How to detect adulteration?

  1. For yellow-colored food/turmeric: Add a few drops of muriatic acid (bathroom cleaner) – if that turns pinkish, it contains metanil yellow. It can cause breast tumor and affects kidney, lung, and testes.
  2. For red-colored food (sauce, jelly, lozenge etc.): Add a few drops of Hydrochloric acid to the solution of the red-colored food – if that turns blue, it contains Congo red. It can create ulcers in the brain, eye, and urinary bladder.
  3. For green color in vegetables: Rub the vegetable with cotton soaked in paraffin or coconut oil. If the vegetables are colored with malachite green to make them look fresh , the cotton will turn green. It affects the testes, urinary bladder, spleen, kidney, liver, breast, and ovary.
  4. Adulteration in milk: If milk contains water, the reading in the lactometer will be less than 26. Use a few drops of iodine & the milk will turn blue if arrowroot or starch is mixed.
  5. Sometimes Urea is puffed in rice to make it pop better and look white. Take the water where the puffed rice is soaked for about 10 minutes. Mix 2 spoons of ground pigeon pea, heat it – let it cool down for 5 minutes. Add a few drops of phenanthroline, if it turns pink – the puffed rice contains urea.
  6. Iron dust in tea leaves: Use a magnet.
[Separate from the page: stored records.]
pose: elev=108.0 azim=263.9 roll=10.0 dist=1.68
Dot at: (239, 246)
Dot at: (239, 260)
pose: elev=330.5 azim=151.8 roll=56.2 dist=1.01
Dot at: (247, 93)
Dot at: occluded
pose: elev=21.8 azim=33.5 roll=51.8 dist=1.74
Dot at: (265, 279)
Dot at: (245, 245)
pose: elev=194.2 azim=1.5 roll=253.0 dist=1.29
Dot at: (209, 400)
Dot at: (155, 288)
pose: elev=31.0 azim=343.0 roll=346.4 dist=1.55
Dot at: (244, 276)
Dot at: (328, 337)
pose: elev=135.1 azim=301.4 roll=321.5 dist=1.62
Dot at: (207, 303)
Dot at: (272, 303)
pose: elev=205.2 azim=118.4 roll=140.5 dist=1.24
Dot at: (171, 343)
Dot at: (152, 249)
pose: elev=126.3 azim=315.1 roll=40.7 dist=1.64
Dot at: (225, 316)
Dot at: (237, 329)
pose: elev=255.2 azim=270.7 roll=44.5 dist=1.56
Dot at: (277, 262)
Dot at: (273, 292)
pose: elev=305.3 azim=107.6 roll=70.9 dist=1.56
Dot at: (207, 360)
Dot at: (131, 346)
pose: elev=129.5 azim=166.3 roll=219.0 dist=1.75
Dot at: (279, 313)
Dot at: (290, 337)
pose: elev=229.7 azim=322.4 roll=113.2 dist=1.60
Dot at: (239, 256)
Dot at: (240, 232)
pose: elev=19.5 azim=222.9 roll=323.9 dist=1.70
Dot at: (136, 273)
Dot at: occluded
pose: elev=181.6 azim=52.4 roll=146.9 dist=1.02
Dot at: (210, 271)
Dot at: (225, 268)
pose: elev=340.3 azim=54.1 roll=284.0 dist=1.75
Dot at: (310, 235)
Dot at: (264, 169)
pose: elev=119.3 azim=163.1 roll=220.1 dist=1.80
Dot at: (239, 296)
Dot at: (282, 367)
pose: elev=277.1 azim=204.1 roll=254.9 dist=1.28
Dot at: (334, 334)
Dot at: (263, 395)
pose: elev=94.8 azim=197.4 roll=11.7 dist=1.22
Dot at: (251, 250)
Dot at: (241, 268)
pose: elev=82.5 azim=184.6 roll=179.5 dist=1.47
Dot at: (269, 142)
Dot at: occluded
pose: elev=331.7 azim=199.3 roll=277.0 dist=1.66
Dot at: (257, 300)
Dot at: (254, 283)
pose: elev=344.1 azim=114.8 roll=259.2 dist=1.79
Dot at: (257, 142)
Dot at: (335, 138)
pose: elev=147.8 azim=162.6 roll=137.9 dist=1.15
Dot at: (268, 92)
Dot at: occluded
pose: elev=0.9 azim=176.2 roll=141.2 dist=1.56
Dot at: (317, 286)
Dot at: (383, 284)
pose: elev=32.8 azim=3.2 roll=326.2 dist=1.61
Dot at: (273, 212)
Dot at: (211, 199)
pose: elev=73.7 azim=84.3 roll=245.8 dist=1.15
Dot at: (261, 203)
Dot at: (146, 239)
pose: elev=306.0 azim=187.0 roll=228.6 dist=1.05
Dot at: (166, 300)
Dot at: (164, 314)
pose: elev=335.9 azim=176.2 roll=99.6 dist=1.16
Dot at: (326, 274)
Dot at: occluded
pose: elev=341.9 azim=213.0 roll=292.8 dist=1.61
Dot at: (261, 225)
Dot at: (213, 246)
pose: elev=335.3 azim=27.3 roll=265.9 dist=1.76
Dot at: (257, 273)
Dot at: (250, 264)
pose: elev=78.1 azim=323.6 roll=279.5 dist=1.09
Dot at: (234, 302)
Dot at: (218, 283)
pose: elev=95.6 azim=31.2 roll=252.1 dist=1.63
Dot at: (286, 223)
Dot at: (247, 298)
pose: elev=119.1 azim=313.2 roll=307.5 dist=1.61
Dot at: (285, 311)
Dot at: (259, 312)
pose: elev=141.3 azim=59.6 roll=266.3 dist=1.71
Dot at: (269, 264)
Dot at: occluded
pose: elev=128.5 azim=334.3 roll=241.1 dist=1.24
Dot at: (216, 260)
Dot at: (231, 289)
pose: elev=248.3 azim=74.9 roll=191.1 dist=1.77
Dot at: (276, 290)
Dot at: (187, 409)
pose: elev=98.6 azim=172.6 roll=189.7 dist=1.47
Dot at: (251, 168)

  7. Colour in tea leaves: The tea leaves will not release color in cold water. So soak tea in cold water, if it becomes black – you can be sure that tea contains color.
  8. Dry papaya seed in black pepper: Black pepper seeds are perfectly round, whereas Pappaya seeds are not.
  9. Petroleum in edible oil: Very difficult to understand – if it foams too much during heating, smells fowl or discolours after boiling – it might contain adulteration.